The rapid growth in research exploiting deep learning to predict mechanical systems has revealed a new route for system identification; however, the analytic model as a white box has not been replaced in applications because of its open physical information. In contrast, the models generated by end-to-end learning usually lack the ability of physical analysis, which makes them inapplicable in many situations. Consequently, high-accuracy modeling with physical analyzability becomes a necessity. In this paper, we introduce bidirectional dynamic neural networks, a deep learning framework that can infer the dynamics of physical systems from control signals and observed state trajectories. Based on forward dynamics, we train the neural ordinary differential equations in a trajectory backtracking algorithm. With the trained model, the inverse dynamics can be calculated and based on $$\textit{Lagrangian}$$ $$\textit{Mechanics}$$ , the physical parameters of the mechanical system can be estimated, including inertia, Coriolis and centrifugal forces, and gravity.

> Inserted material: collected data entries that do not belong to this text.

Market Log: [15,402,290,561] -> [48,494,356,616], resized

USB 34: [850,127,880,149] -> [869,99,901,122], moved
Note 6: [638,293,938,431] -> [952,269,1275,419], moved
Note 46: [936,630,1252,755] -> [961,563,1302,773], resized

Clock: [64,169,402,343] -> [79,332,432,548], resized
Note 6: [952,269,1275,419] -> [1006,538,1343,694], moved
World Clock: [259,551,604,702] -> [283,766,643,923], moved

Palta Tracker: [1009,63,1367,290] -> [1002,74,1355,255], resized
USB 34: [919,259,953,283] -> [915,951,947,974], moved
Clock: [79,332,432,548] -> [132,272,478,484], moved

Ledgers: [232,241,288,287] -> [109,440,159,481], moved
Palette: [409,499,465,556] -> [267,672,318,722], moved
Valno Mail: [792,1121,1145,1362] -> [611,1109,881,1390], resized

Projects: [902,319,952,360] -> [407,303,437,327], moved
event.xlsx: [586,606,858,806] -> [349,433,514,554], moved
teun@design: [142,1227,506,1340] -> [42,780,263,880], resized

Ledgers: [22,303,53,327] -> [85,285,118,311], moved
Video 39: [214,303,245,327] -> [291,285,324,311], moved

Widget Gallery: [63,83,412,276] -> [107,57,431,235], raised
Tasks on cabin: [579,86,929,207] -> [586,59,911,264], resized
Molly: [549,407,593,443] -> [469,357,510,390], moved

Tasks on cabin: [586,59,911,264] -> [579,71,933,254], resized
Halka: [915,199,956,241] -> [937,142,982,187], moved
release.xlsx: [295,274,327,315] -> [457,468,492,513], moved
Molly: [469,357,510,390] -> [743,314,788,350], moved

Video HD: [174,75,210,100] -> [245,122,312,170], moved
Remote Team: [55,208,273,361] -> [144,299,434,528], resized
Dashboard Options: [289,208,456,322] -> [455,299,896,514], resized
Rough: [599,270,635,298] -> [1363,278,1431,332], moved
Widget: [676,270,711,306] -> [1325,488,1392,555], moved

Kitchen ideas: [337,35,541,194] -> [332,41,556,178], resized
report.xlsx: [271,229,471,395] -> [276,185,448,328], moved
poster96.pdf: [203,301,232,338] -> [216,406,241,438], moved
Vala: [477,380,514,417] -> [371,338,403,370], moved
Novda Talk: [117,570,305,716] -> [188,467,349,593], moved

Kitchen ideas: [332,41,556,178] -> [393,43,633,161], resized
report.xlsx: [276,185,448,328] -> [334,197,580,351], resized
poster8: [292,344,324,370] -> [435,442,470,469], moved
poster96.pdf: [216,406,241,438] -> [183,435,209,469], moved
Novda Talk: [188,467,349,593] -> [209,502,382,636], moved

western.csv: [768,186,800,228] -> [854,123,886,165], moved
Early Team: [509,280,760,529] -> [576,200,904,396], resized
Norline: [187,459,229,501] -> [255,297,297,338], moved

As a result, the model can seamlessly incorporate prior knowledge, learn unknown dynamics without human intervention, and provide information as transparent as analytic models. We demonstrate our method on simulated 2-axis and 6-axis robots to evaluate model accuracy, including physical parameters and verified its applicability on real 7-axis robots. The experimental results show that this method is superior to the existing methods. This framework provides a new idea for system identification by providing interpretable, physically consistent models for physical systems.